Zwar verfügte die Gemeinde bald über einen eigenen, bis heute genutzten Friedhof an der Rue Damas (seit 1867), und kurzzeitig sogar über eine Gemeindeschule, jedoch lange Jahre über keine eigene Kirche. Somit mussten die Gottesdienste in der Anfangszeit in Privatwohnungen – etwa des Deutschen Konsuls und Gründungsmitglieds Dr. Theodor Weber – stattfinden. Später wurden bei besonderen Anlässen der Andachtsraum des Johanniter-Hospitals (heutiges Gelände der ESA/Clemenceau) und sonntags der Betsaal des Mädchenpensionats der Kaiserswerther Diakonissen im Stadtzentrum von Beirut (heute befindet sich dort der sogenannte „Starco“-Komplex) Gottesdienstorte. Dies blieben sie bis in den I. Weltkrieg hinein.
Zweimal in ihrer Geschichte musste die Gemeinde wieder „von Null“ beginnen – der I. Weltkrieg hatte gar die bis heute andauernde Spaltung der Ursprungskirchengemeinde in eine deutsch- und eine französischsprachige Gemeinde zur Folge – die „Evangelische Gemeinde zu Beirut“ und die „Eglise Protestante Française de Beyrouth“.

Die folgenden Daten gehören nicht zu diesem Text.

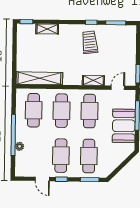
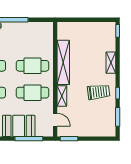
shelving: (47, 29) -> (111, 63), moved
shelving: (39, 78) -> (63, 62), moved
cafe table: (34, 110) -> (32, 39), removed

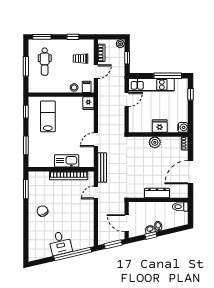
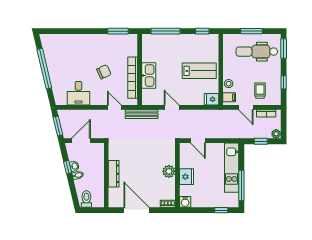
dental chair: (45, 62) -> (257, 52), width x1.36, depth x1.38
door: (127, 100) -> (198, 141), moved
lab bench: (48, 116) -> (199, 71), moved
window: (26, 145) -> (165, 31), width x1.44
toilet: (180, 207) -> (86, 199), moved
chair: (42, 211) -> (104, 72), moved
desk: (60, 243) -> (78, 93), moved, turned -77
window: (73, 254) -> (44, 69), moved

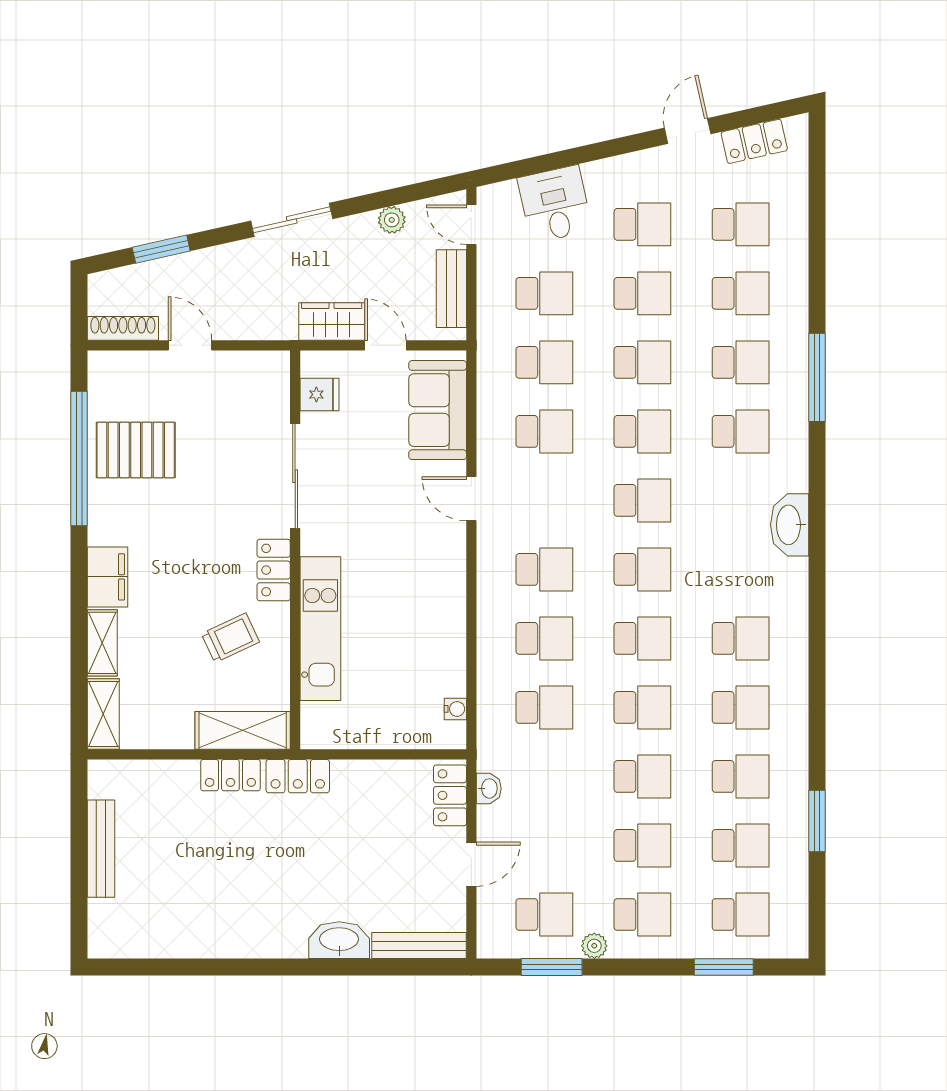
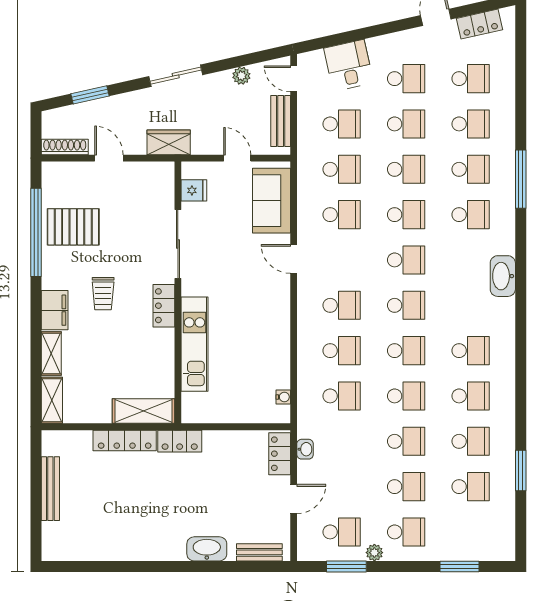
wardrobe: (332, 321) -> (169, 142), moved
trolley: (230, 638) -> (103, 294), moved, turned 115
locker: (230, 775) -> (125, 440), width x1.53
school desk: (741, 914) -> (471, 532), removed
bench: (419, 946) -> (259, 552), width x0.73

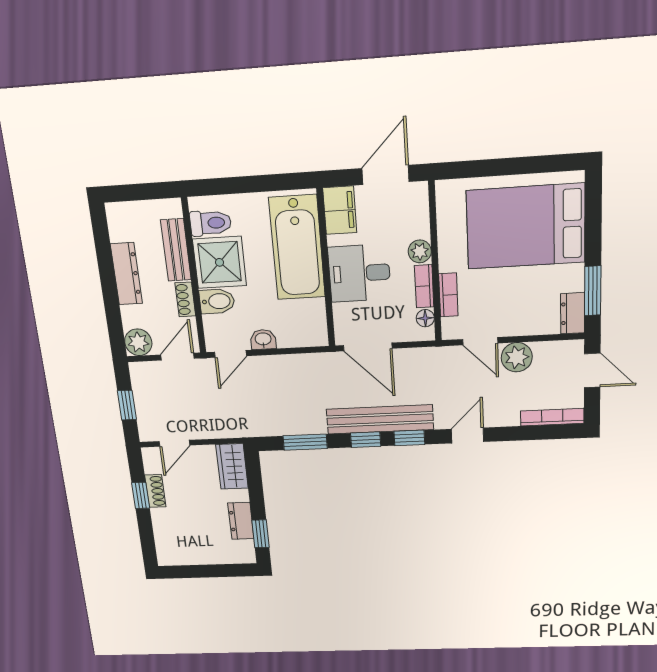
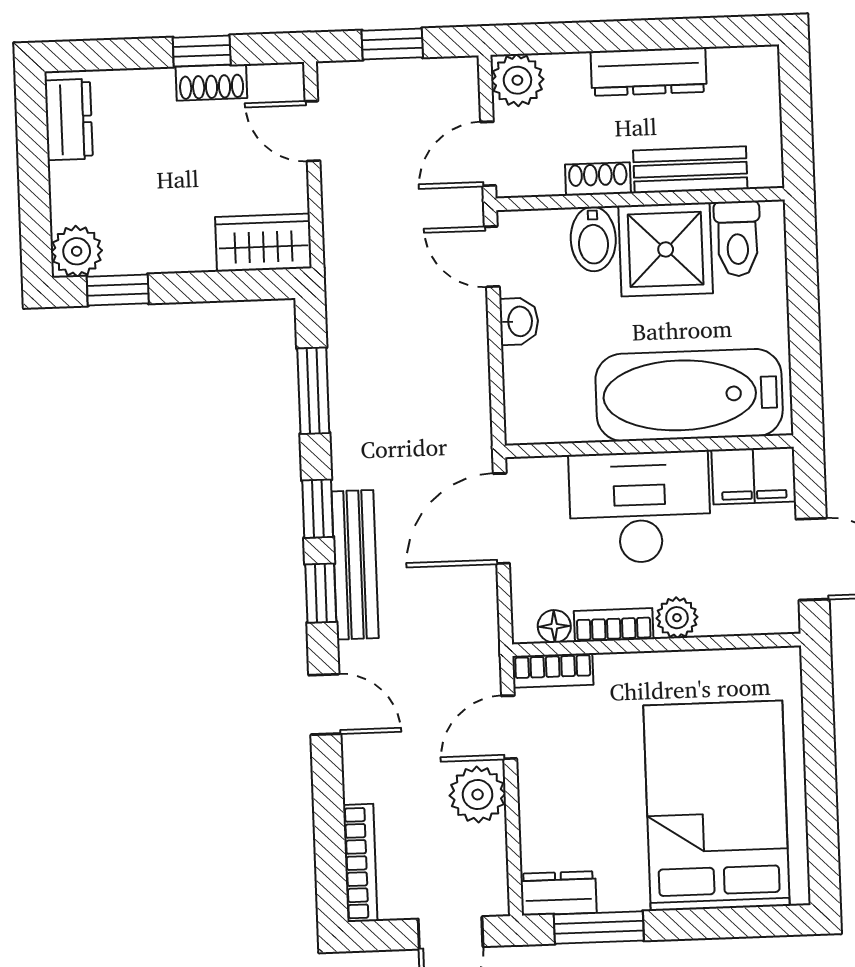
desk: (359, 273) -> (640, 507), width x1.37
bookcase: (448, 295) -> (553, 670), moved
door: (177, 357) -> (488, 154), swing flipped
bench: (380, 419) -> (355, 565), width x0.73, depth x0.82
dresser: (241, 521) -> (69, 120), moved, turned 90
plant: (243, 552) -> (77, 251), added

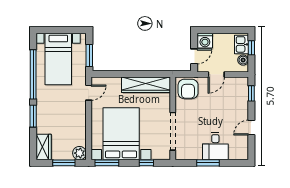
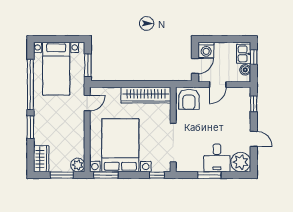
door: (251, 128) -> (254, 139), swing flipped
plant: (239, 150) -> (241, 162), added
window: (146, 163) -> (157, 175), moved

Beim Aufbau der deutschsprachigen Gemeinde nach beiden Weltkriegen – der Großteil der Gemeindemitglieder hatte das Land verlassen, das Kircheneigentum war beschlagnahmt worden – waren jeweils Schweizer Gemeindemitglieder maßgeblich beteiligt. Erst 1930 (Hermann Stocks) bzw. 1954 (Gustav-Adolf Kriener) – letztere Entsendung einhergehend mit dem Bezug des bereits 1939 fertiggestellten, bis heute genutzten Kirchenbaus des „Notkirchen“-Architekten Otto Bartning – wurden wieder hauptamtliche Pfarrer aus Deutschland entsandt. In der NS-Zeit war die Evangelische Gemeinde kein Ort des Widerstands gewesen und hatte sich der Deutschen Evangelischen Kirche unterstellt.
Zur Ruhe kam die Gemeinde nach dem II. Weltkrieg nicht, denn auch in der Zeit des Libanesischen Bürgerkriegs (1975-1990) hatte sie stürmische Zeiten zu überstehen. Weil die bis dato benachbarte Deutsche Botschaft im Laufe des Krieges nach Jounieh umzog, übernahm die Gemeinde auch konsularische Aufgaben und wurde dank vieler engagierter Gemeindemitglieder zu einem sicheren Hafen für deutsche Bundesbürger.
Heute erfreut sich die etwa 120 Gemeindemitglieder umfassende Gemeinde unverändert großen Zuspruchs, auch wenn sich das Gemeindegebiet „nur“ noch auf den Libanon (im Wesentlichen Beirut und Tripoli) beschränkt. Aufgrund des Kriegs in Syrien sind Gemeindeaktivitäten in Damaskus und Aleppo seit 2011 vollends zum Erliegen gekommen; Bagdad gehört schon lange Jahre nicht mehr zum Gemeindegebiet. Neben dem Gottesdienst und dem anschließenden Kirchenkaffee sind Dienstags- sowie Kinder- und Jugendtreff feste Bestandteile des vielfältigen Gemeindelebens. Mit der in Freundschaft verbundenen Eglise Protestante Française de Beyrouth wurde vor zwei Jahren sogar wieder ein paritätisch besetztes Friedhofskomitee gegründet.
Aus der Anfangszeit der Gemeinde stammen noch die Taufschale, der Abendmahlskelch und die dazugehörige Patene, 1858 gestiftet vom Gustav-Adolf-Verein, Abteilung Königsberg in Preußen. Seit 1956 läutet auch die ehemals im Glockenturm von Zoar (Einrichtungen der Kaiserswerther Diakonissen) beheimatete, auf den Ton „cis“ gestimmte Glocke mit dem Namen „Eva Susanna“ (Firma C. Voß & Sohn, Stettin, 1874) im Glockenturm unserer Friedenskirche.